Harm reduction and medicine
Matthew Torrington, M.D., has been involved with naloxone for overdose prevention “since it wasn’t necessarily legal for me to be disseminating prescriptions, i.e. overdose prevention kits to patients I would never end up meeting” for the medication, the Culver City, California-based physician told AT Forum. “The overdose prevention kits didn’t have names on them when I signed the naloxone Rx, but if they didn’t have a signed Rx naloxone was “drug paraphernalia” and an attractive nuisance to IV drug users,” he said.

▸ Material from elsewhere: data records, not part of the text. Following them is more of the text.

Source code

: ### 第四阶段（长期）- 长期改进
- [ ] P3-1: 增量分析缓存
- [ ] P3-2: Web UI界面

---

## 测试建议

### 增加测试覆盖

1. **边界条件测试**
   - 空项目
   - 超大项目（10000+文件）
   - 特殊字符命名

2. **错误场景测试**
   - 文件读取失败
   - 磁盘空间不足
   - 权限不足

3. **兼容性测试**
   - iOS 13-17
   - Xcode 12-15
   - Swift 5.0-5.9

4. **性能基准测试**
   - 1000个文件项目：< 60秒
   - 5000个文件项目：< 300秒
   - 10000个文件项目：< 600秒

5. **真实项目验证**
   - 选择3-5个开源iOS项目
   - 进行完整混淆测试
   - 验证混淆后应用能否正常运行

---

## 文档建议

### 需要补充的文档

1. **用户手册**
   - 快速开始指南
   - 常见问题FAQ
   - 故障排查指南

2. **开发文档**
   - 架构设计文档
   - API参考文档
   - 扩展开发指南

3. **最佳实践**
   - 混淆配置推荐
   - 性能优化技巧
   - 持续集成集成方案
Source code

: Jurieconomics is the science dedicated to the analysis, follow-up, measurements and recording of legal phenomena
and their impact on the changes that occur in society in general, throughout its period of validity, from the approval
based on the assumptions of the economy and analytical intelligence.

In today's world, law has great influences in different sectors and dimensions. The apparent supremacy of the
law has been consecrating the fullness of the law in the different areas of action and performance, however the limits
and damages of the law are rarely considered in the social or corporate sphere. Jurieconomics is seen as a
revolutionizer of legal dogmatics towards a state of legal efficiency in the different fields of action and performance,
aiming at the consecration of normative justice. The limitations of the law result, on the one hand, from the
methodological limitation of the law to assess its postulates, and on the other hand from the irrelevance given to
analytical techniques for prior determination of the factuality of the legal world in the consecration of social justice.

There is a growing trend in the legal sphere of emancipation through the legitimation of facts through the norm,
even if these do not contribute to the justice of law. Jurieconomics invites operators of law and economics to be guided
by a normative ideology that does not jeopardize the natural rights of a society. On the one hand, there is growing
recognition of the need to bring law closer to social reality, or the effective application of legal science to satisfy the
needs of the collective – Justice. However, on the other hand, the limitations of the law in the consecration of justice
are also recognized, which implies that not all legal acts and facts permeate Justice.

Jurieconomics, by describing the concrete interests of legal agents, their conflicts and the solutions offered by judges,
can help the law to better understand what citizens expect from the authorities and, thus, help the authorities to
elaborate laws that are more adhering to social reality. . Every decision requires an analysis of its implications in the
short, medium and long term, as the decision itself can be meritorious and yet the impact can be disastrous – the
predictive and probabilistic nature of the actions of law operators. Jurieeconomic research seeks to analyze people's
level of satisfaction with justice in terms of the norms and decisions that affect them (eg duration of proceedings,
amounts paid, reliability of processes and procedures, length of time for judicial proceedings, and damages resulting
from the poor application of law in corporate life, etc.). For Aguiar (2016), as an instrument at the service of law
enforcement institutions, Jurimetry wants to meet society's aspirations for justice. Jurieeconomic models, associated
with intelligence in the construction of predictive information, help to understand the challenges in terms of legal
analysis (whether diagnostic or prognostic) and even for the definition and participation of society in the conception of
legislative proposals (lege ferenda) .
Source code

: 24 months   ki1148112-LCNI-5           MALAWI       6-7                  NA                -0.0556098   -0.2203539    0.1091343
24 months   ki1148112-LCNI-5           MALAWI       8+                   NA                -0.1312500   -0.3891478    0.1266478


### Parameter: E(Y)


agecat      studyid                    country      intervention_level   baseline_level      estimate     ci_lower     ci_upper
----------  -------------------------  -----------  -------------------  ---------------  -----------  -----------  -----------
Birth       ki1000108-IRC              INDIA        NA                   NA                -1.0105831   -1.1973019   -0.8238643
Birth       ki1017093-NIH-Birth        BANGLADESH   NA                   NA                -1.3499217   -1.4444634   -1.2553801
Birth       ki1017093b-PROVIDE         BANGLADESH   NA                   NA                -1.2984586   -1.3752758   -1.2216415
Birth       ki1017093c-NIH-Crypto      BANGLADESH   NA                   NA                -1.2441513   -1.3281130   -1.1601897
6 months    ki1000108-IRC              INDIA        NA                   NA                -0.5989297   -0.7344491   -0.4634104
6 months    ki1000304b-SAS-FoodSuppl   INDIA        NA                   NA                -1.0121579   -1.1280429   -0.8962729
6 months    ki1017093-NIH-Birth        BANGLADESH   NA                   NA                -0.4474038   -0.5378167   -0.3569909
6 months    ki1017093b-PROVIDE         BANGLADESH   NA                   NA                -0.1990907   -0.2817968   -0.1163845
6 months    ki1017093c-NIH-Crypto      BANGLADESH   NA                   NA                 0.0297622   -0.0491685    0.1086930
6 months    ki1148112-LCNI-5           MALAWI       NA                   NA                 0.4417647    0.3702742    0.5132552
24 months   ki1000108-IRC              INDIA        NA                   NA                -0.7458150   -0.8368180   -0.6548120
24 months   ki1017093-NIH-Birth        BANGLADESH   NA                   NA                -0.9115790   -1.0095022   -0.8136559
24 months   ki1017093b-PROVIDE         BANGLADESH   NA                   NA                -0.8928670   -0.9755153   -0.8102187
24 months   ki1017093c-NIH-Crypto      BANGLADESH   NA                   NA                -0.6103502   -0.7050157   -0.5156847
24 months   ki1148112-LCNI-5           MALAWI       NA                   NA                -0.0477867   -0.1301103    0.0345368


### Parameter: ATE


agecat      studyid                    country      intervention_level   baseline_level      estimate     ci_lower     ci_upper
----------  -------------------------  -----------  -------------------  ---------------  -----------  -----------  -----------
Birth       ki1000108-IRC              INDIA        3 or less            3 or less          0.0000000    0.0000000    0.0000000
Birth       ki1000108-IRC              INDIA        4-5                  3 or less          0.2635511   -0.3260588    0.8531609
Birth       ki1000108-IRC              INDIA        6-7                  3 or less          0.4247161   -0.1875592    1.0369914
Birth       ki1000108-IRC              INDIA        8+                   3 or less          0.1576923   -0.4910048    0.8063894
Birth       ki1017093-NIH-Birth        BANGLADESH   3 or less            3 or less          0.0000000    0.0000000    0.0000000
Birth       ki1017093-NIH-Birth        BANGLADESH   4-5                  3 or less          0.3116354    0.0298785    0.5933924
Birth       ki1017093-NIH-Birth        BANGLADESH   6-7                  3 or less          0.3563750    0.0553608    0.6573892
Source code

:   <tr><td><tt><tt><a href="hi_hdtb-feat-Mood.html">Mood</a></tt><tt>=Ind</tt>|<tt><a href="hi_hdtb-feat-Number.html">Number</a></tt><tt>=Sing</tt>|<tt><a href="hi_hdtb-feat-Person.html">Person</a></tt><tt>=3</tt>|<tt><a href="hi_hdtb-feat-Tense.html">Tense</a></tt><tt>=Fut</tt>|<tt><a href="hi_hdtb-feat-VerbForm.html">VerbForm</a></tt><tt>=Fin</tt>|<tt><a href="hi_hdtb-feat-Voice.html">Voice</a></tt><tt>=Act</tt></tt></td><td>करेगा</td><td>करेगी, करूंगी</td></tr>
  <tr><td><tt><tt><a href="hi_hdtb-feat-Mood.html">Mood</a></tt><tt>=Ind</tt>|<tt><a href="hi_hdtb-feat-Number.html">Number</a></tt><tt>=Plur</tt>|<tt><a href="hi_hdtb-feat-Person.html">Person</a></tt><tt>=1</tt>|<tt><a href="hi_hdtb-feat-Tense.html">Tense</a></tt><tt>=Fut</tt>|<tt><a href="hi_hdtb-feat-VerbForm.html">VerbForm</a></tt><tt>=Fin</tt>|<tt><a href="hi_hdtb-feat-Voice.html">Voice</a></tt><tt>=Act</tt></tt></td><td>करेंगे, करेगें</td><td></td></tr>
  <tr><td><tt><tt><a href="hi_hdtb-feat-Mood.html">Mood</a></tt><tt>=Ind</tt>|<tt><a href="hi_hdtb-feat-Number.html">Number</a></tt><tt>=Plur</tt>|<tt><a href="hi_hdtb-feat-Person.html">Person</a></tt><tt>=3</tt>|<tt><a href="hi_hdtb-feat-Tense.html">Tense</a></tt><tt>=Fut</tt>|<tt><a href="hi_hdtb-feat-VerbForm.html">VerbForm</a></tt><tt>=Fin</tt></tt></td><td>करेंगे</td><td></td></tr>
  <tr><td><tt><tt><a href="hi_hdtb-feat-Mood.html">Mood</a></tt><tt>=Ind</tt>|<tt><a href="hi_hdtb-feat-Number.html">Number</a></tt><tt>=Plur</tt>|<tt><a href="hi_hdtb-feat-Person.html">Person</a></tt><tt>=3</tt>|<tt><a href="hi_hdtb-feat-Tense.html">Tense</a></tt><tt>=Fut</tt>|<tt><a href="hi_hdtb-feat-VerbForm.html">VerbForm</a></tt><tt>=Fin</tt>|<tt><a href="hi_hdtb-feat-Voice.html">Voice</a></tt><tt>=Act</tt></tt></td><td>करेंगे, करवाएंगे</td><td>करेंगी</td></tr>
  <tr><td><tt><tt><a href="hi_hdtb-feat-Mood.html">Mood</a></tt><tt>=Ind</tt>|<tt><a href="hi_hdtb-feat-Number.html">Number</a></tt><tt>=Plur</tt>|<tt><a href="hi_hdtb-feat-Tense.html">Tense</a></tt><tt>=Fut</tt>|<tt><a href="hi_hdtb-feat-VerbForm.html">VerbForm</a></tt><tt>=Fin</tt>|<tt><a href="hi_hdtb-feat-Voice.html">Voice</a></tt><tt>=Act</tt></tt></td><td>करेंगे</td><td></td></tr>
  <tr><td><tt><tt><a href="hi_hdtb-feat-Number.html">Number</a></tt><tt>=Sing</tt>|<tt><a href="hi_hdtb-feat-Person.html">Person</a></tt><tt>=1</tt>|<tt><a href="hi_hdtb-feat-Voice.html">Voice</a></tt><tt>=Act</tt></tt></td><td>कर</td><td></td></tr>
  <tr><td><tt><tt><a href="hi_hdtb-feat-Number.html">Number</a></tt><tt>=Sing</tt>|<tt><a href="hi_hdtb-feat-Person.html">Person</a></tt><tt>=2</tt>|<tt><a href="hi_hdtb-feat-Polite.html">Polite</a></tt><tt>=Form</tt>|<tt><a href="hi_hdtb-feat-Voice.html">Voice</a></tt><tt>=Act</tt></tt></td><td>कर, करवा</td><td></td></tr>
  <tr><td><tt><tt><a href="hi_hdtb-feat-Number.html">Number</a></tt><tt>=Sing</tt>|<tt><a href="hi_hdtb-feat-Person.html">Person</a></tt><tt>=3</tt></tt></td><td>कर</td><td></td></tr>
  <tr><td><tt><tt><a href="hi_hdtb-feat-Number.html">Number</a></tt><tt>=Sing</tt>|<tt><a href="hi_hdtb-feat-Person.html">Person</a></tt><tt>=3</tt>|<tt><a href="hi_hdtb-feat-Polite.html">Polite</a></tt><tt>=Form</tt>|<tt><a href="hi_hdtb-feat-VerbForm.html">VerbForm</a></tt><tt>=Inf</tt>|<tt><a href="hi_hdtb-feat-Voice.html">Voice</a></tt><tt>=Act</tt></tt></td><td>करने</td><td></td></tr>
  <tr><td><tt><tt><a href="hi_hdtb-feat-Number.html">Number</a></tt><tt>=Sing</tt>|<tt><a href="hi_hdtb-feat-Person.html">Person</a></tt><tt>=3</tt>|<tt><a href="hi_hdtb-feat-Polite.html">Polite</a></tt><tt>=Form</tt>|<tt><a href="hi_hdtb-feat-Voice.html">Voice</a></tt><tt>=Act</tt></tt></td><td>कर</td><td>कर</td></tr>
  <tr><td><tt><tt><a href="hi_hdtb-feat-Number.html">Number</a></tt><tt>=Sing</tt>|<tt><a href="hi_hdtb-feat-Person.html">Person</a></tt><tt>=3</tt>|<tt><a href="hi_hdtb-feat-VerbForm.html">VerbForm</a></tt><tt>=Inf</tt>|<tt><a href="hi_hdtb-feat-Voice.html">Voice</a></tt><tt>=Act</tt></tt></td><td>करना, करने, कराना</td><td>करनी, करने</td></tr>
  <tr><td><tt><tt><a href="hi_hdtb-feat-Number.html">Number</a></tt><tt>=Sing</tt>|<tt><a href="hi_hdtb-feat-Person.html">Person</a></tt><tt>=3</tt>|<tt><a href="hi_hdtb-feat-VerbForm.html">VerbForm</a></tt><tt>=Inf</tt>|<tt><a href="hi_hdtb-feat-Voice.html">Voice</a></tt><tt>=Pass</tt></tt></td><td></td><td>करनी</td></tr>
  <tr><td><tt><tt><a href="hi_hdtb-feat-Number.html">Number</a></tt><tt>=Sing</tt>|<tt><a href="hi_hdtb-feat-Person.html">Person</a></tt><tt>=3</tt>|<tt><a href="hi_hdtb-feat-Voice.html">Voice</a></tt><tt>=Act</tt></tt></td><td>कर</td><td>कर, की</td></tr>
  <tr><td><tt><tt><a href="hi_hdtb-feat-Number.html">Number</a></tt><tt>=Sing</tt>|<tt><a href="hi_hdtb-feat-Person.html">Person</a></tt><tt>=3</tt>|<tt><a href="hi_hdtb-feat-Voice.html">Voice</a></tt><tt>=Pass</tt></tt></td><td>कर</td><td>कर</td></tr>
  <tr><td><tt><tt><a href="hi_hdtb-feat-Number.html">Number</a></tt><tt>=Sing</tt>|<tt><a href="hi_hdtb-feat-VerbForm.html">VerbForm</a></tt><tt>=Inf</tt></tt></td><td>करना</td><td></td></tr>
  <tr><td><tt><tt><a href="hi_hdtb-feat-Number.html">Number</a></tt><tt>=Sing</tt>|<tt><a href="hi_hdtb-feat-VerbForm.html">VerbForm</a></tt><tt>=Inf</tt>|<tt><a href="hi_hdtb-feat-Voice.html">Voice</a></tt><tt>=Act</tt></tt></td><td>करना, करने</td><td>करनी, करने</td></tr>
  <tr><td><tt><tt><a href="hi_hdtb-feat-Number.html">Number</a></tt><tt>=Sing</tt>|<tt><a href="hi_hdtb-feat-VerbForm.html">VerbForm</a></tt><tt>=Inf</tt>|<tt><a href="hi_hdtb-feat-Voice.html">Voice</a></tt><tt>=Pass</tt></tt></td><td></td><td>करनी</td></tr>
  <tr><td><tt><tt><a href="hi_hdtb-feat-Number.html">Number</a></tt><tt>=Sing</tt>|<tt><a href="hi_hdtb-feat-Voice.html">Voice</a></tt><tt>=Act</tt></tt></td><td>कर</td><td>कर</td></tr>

Dr. Torrington describes the need for opioids in someone who is addicted this way: “They’re hungry for opioids the way you’re hungry for air with a plastic bag over your head.” In other words, they feel as if “they’re starving to death.” The fear of illicit fentanyl is not enough to deter them from buying something.
Some harm reduction advocates fear that giving “too much” naloxone will result in precipitated withdrawal. “You want to precipitate them not dying,” said Dr. Torrington. “This is life and death, 273 deaths per day, probably at least 6 since you started reading this article.”
The bottom line, of course, is treatment. For some patients, this means high doses of methadone or buprenorphine.
Abdelal R, Banerjee AR, Carlberg-Racich S, et al: The need for multiple naloxone administration for opioid overdose reversals: A review of the literature. Subst Abuse. 2022;43(1):774-784. (Hikma Pharmaceuticals, which makes the new 8-mg Kloxxado intranasal naloxone, funded this study.)